Bald würde es soweit sein. Bald würde Papa nach Hause kommen. Dann musste sie nur noch ein bisschen durchhalten, aber so bald es dunkel wird, werden sie kommen.
Die letzte Stunde des Tages zog sich wie ein Kaugummi, das man vorsichtig auseinander zog. Einmal hatte Anna es geschafft, ein Ende vom Kaugummi mit den Zähnen fest zu halten und dann so langsam zu ziehen, das sie das andere Ende in den Fingern, am ausgestreckten Arm hielt.
Anna hörte den Schlüssel in der Tür, sie schaute in den Spiegel und atmete einmal ganz tief ein.
‚Nicht mehr lange, bald kommen sie mich holen.’

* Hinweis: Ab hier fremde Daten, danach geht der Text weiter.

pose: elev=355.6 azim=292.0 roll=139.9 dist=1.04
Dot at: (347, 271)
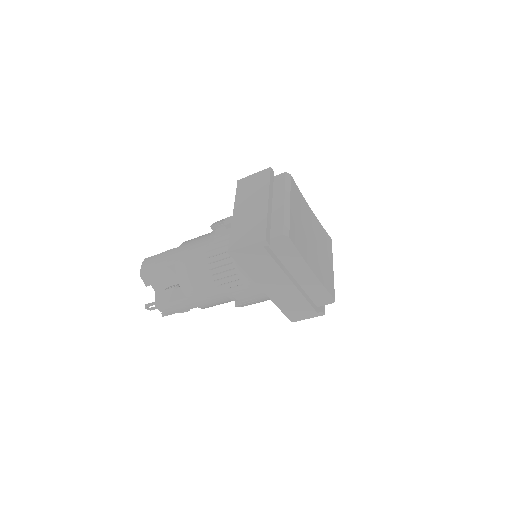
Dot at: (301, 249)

Sie hatte festgestellt, dass es ihr half, wenn sie sich das immer wieder selber vorsagte. Sie wusste, dass Papa erwartete, dass sie ihn begrüßt, also ging sie aus ihrem Zimmer ins Wohnzimmer.
„Hallo Papa, wie war dein Tag?“
„Wie mein Tag war fragst du?“
Es war fast tröstlich, dass es jeden Abend das Gleiche war. Wie jeden Abend setzte Papa sich gerade mit einer Bierflasche in der, von der Arbeit auf dem Bau, schmutzigen Hand auf das Sofa. Die Frage nach seinem Tag regte ihn jeden Abend auf, aber sie hatte schmerzlich lernen müssen, dass es ihn noch viel mehr aufregte, wenn sie ihn nicht danach fragte.
„Wie soll mein Tag schon gewesen sein? Ich hab geschuftet, damit deine versoffene Mutter, den ganzen Tag auf dem Sofa vergammeln kann.“
Sie kannte das schon. Sie wusste, dass es wie jeden Abend seinen üblichen Lauf nehmen würde.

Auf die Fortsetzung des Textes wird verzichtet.